İnsanların, finans, sicil, sigorta, fatura, araç, tapu, miras, diploma, okul, nüfus, vergi, doğum, ölüm, askerlik, evlilik, banka hesabı, ödemeler vb önemli kayıtların bir çok işletmede (veya kuruluşda) elektronik ortamda tutulduğu günümüzde, bu konu çok önemli bir sorundur.
Davaların yıllar sürdüğü ülkemizde, adli makamlar tarafından bir yerden veya bir organizasyondan 9-10 yıl önceki bir kayıt istendiğinde, o kaydı bulamamak veya
– açılmıyor,
– çalışmıyor,
– göremiyorum (Veya görünmüyor)
– girilemiyor,
– yok,
– ulaşılamıyor,
gibi vahim cevaplar verilmesi, bir ülke için yeterince gelişmemişliğin ve kurumsallaşamamışlığın en büyük göstergelerindendir.
Kurumlarda veya işletmelerde bu eksiklikle zaman zaman karşılaşıyor olsak da, bir çok kurum ve işletmenin bilgi ve kayıtlarını elektronik ortamda uzun vadeli olarak (örnek 30 yıl) nasıl kaydedeceği konusunda bir stratejinin oturmamış olduğu bir gerçek. Mevcut durumda bile, kurumlarda eski bazı kayıtların artık açılmadığı şikayetlerinden kurumların bilgi işlemcileri dahi bıkmış durumdadır.
Bir çok yerde dijital kayıtlar şu anda genelde data teyplerde, disk dizilerinde veya dosya sunucularda durmaktadır ya da duruyor sanılmaktadır. Oysa ki bir hard diskin sağlıklı olarak data muhafaza edebileceği süre 5-7 yıldır. Aynı şekilde bir CD, bir DVD, bir data teyp veya manyetik ve optik diğer depolama cihazları da değişen sürelerde kayıt tutabilmekte ancak bu süre çoğu zaman en fazla 10-12 yılı geçmemektedir. Teknik özellikler itibariyle ürünler satın alınırken bu konular pek gündeme gelmese de, 5-10 yıl sonra bu cihazlardaki kayıtların artık açılmadığı görüldüğünde de yapacak bir şey kalmamaktadır. Aralarında kısmi farklar olsa da ister hard disk ister CD ister tape olsun hepsi kaçınılmaz şekilde aynı sona mahkumdur.

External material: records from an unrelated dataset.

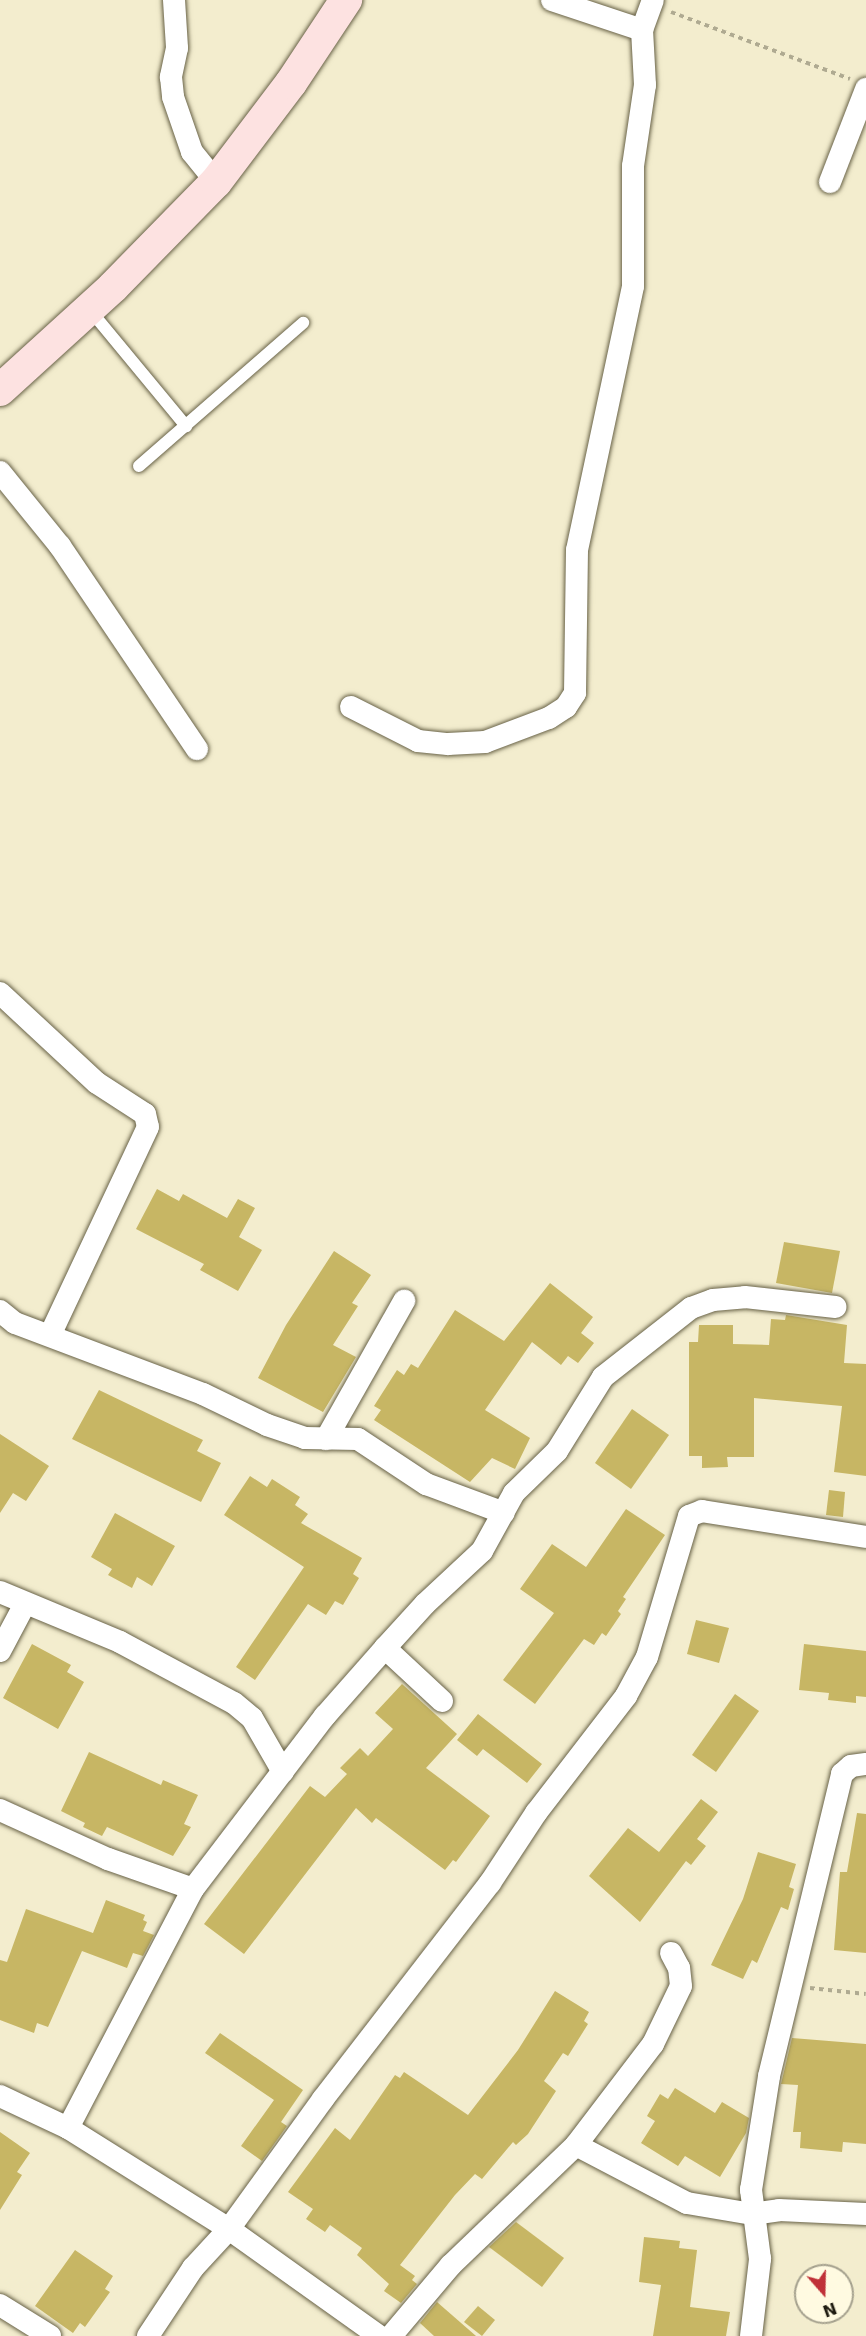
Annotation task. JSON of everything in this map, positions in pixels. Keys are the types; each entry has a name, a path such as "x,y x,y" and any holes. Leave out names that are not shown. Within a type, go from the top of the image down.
{"street":[{"path":"174,0 177,48 171,77 173,98 192,152 216,182"},
{"path":"0,390 89,309 216,182 291,82 346,0"},
{"path":"552,0 642,30"},
{"path":"351,707 418,741 448,744 485,741 549,718 566,707 574,693 577,550 633,286 633,166 645,85 642,30 652,2"},
{"path":"831,182 861,85"},
{"path":"0,472 60,546 197,749"},
{"path":"0,993 97,1083 145,1114 148,1127 51,1333"},
{"path":"68,2127 193,1889 283,1772 385,1648 425,1604 466,1569 504,1513 514,1493 557,1451 596,1385 691,1308 713,1300 745,1297 835,1307"},
{"path":"326,1438 404,1301"},
{"path":"0,1311 15,1323 51,1333 203,1394 267,1425 305,1438 364,1441 426,1484 504,1513"},
{"path":"148,2336 193,2268 229,2229 323,2099 490,1884 536,1814 626,1696 651,1647 689,1516 702,1511 866,1537"},
{"path":"0,1592 120,1642 234,1703 252,1718 283,1772"},
{"path":"0,1651 25,1604"},
{"path":"385,1648 442,1701"},
{"path":"751,2336 760,2259 752,2214 754,2162 769,2076 842,1774 851,1766 866,1764"},
{"path":"0,1810 108,1858 193,1889"},
{"path":"391,2336 451,2265 576,2145 653,2044 681,1986 679,1968 671,1953"},
{"path":"0,2096 68,2127 229,2229 379,2336"},
{"path":"576,2145 676,2199 752,2214 779,2210 866,2214"},
{"path":"0,2306 50,2336"}],"lane":[{"path":"89,309 186,426"},
{"path":"139,466 303,323"}],"path":[{"path":"652,2 861,85"},
{"path":"792,1987 866,1994"}],"building":[{"path":"157,1189 179,1201 183,1194 227,1218 238,1199 255,1208 239,1237 262,1250 238,1291 200,1270 204,1264 136,1229"},
{"path":"784,1242 840,1251 832,1293 776,1283"},
{"path":"334,1251 371,1275 352,1303 358,1306 333,1345 356,1357 323,1412 258,1378 286,1325"},
{"path":"550,1283 593,1317 581,1333 594,1343 578,1363 568,1356 561,1365 532,1342 485,1410 530,1438 515,1469 492,1458 470,1482 374,1420 381,1410 374,1406 397,1370 404,1375 411,1364 418,1368 455,1310 504,1341"},
{"path":"786,1315 847,1325 844,1363 866,1364 866,1476 834,1472 842,1406 754,1398 754,1457 727,1457 728,1467 702,1468 702,1456 689,1456 689,1342 698,1342 699,1325 733,1325 733,1344 769,1345 771,1319 785,1320"},
{"path":"99,1390 203,1440 197,1451 221,1463 201,1502 72,1439"},
{"path":"632,1409 669,1435 631,1489 595,1463"},
{"path":"0,1434 49,1466 26,1501 13,1493 0,1513"},
{"path":"250,1476 267,1487 272,1479 300,1497 295,1505 308,1514 301,1523 362,1558 353,1574 359,1578 343,1605 335,1601 326,1615 308,1604 255,1680 236,1667 304,1567 224,1515"},
{"path":"829,1490 845,1492 843,1517 826,1515"},
{"path":"626,1509 665,1535 623,1597 626,1599 618,1611 621,1614 606,1636 602,1633 594,1645 584,1639 535,1704 503,1680 554,1613 520,1589 552,1544 586,1567"},
{"path":"115,1513 175,1546 152,1586 137,1577 132,1588 108,1575 112,1569 91,1557"},
{"path":"696,1620 729,1628 719,1663 687,1654"},
{"path":"32,1644 71,1665 67,1672 84,1682 58,1729 3,1698"},
{"path":"804,1644 866,1651 866,1697 856,1696 856,1703 828,1700 829,1693 799,1690"},
{"path":"402,1684 457,1734 426,1768 490,1816 456,1862 453,1860 445,1870 376,1818 372,1823 356,1808 244,1954 204,1924 310,1786 325,1797 347,1774 340,1768 360,1748 368,1756 393,1729 375,1713"},
{"path":"735,1694 759,1711 716,1772 692,1755"},
{"path":"478,1714 542,1764 527,1783 483,1749 477,1756 457,1740"},
{"path":"89,1752 161,1785 163,1780 198,1795 184,1824 191,1827 173,1856 107,1827 102,1836 83,1827 85,1823 61,1811"},
{"path":"701,1799 718,1812 697,1839 706,1846 691,1865 686,1861 640,1922 589,1876 628,1828 659,1852"},
{"path":"857,1813 866,1814 866,1953 834,1950 840,1872 847,1872"},
{"path":"758,1852 796,1864 789,1887 794,1889 788,1910 781,1907 757,1963 752,1960 743,1979 711,1965 743,1899"},
{"path":"106,1900 145,1915 143,1920 147,1922 143,1931 154,1935 143,1956 133,1953 127,1968 82,1951 48,2027 37,2023 34,2033 0,2020 0,1960 7,1962 26,1909 93,1933"},
{"path":"555,1991 589,2012 584,2021 588,2024 568,2056 563,2053 544,2081 556,2091 528,2134 516,2145 513,2142 482,2179 475,2174 455,2195 400,2265 415,2276 412,2280 417,2284 401,2303 384,2291 389,2284 357,2255 362,2248 330,2225 325,2232 306,2219 313,2209 288,2192 335,2128 350,2140 395,2075 400,2078 404,2072 468,2115 518,2050"},
{"path":"220,2033 303,2090 281,2122 287,2126 262,2161 241,2146 274,2100 205,2053"},
{"path":"792,2038 866,2044 866,2144 843,2142 842,2152 800,2148 801,2132 793,2132 798,2085 781,2084"},
{"path":"675,2088 715,2113 722,2102 749,2118 746,2133 720,2177 685,2156 678,2166 641,2143 655,2121 647,2116 660,2094 668,2099"},
{"path":"0,2132 30,2153 17,2172 22,2175 0,2210"},
{"path":"516,2222 564,2258 542,2287 489,2247"},
{"path":"644,2237 680,2241 679,2248 697,2250 690,2307 730,2312 726,2336 653,2336 661,2285 639,2282"},
{"path":"75,2250 113,2276 105,2289 110,2292 85,2327 80,2323 73,2333 35,2306"},
{"path":"437,2302 476,2336 434,2336 420,2323"},
{"path":"478,2306 495,2320 482,2336 464,2322"}]}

Evrende termodinamiğin 2. kanunundan kaçmak mümkün değildir. Yani hard disklerin data muhafaza eden yüzeyleri de, evrendeki diğer tüm maddeler gibi bir süre sonra manyetikliğini kaybedip bozulacaktır. O aşamadan itibaren, içerisindeki çok önemli fotoğraf, yazı, arşiv, kayıt ne varsa artık kaybolmuş olacaktır. Isıdan, güneşten, manyetik ortamdan vb etkilerden koruyarak saklanmış olunsa dahi dijital kayıt ortamlarının hepsi eninde sonunda aynı sonu yaşayacaktır ve yaşamaktadır da…

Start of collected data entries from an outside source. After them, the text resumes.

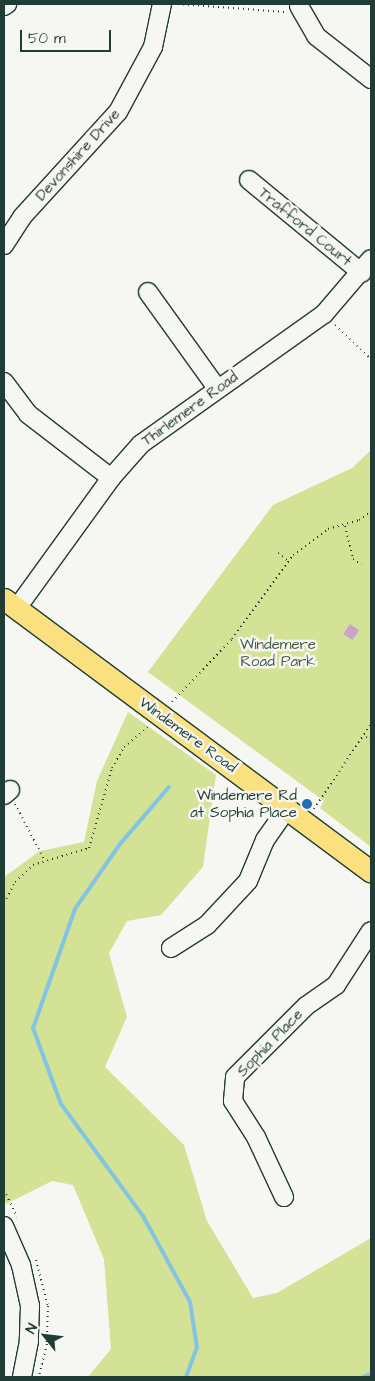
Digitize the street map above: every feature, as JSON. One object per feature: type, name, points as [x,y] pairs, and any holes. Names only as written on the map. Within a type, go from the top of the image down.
[{"type":"main road","name":"Windemere Road","points":[[10,603],[166,709],[305,822],[371,872]]},
{"type":"street","name":"Devonshire Drive","points":[[4,245],[22,217],[118,112],[152,47],[162,4]]},
{"type":"street","points":[[299,6],[316,36],[371,79]]},
{"type":"street","name":"Trafford Court","points":[[249,180],[367,266]]},
{"type":"street","name":"Thirlemere Road","points":[[10,603],[111,478],[141,444],[217,388],[324,314],[367,266]]},
{"type":"street","points":[[148,292],[217,388]]},
{"type":"street","points":[[4,382],[28,414],[111,478]]},
{"type":"street","points":[[171,948],[207,925],[248,881],[265,840],[288,808]]},
{"type":"street","name":"Sophia Place","points":[[284,1197],[256,1137],[232,1101],[233,1083],[306,1006],[336,985],[371,931]]},
{"type":"street","points":[[4,1226],[21,1265],[30,1306],[30,1332],[22,1377]]},
{"type":"path","points":[[168,4],[285,12],[299,6]]},
{"type":"path","points":[[324,314],[371,359]]},
{"type":"path","points":[[4,903],[22,873],[44,859],[89,848],[112,768],[132,738],[166,709],[232,639],[288,561],[309,540],[328,529],[346,526],[371,511]]},
{"type":"path","points":[[346,526],[353,559],[361,565]]},
{"type":"path","points":[[278,553],[288,561]]},
{"type":"path","points":[[305,822],[366,737],[371,724]]},
{"type":"path","points":[[366,737],[371,741]]},
{"type":"path","points":[[7,793],[44,859]]},
{"type":"green space","name":"Windemere Road Park","points":[[371,450],[371,847],[320,808],[324,801],[148,672],[273,505],[352,468]]},
{"type":"green space","points":[[128,712],[216,775],[203,867],[161,915],[127,921],[109,953],[127,1017],[105,1067],[184,1145],[207,1221],[253,1298],[277,1293],[371,1238],[371,1377],[88,1377],[111,1349],[104,1259],[73,1185],[52,1181],[6,1204],[4,1198],[4,877],[40,851],[84,842],[97,781]]},
{"type":"building","points":[[350,624],[359,630],[352,640],[343,634]]},
{"type":"waterway","points":[[169,787],[120,844],[75,909],[33,1028],[61,1104],[143,1216],[190,1302],[197,1347],[186,1377]]},
{"type":"waterway","points":[[363,1377],[371,1374]]},
{"type":"place","name":"Windemere Rd at Sophia Place","points":[[307,804]]}]
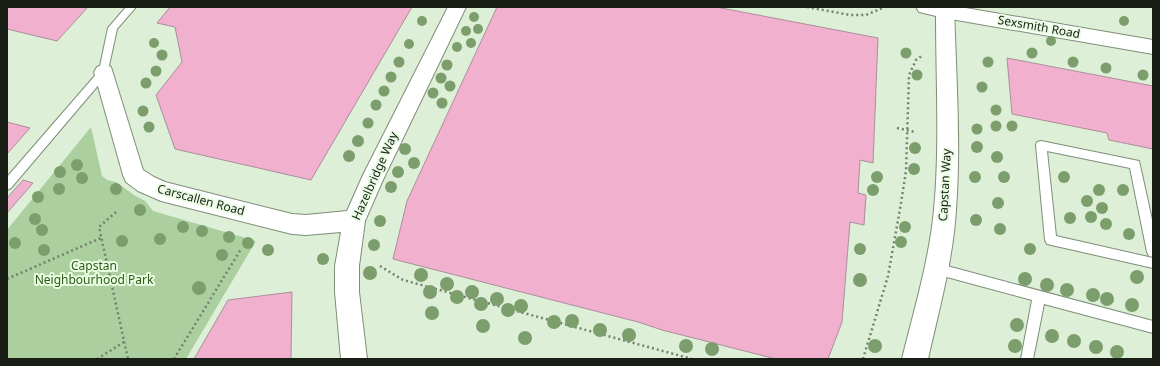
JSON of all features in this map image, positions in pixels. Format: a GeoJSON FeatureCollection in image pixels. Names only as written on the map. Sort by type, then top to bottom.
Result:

Bu nedenle, devlet kurumları, nüfus daireleri, kütüphaneler, okullar, askeri birimler, güvenlik birimleri gibi kayıtları uzun vadeli muhafaza etmesi gereken tüm kurumlar için aynı sorun söz konusudur. Her geçen gün katlanarak büyüyen terabyte’larca kayıt, hard disklerde ve teyplerde duruyor sanılıyor. Kimse 10 yıl önceki bir diski açıp da acaba hala içindekiler açılıyor mu diye kontrol etmiyor. 15 yıl önceki data teypler çoktan kullanımdan kalkmış durumda ve artık o eski teyplerdeki kayıtlar başka bir ortama alınamayabiliyor ve kayıtlar kaybolup gidiyor.
Sonuç olarak, ülkemizde, genel olarak, dijital kayıtların uzun süreli muhafazası konusunda oturmuş bir strateji hala yoktur ve bunun eksikliği önümüzdeki yıllarda büyük zararlarla anlaşılacaktır.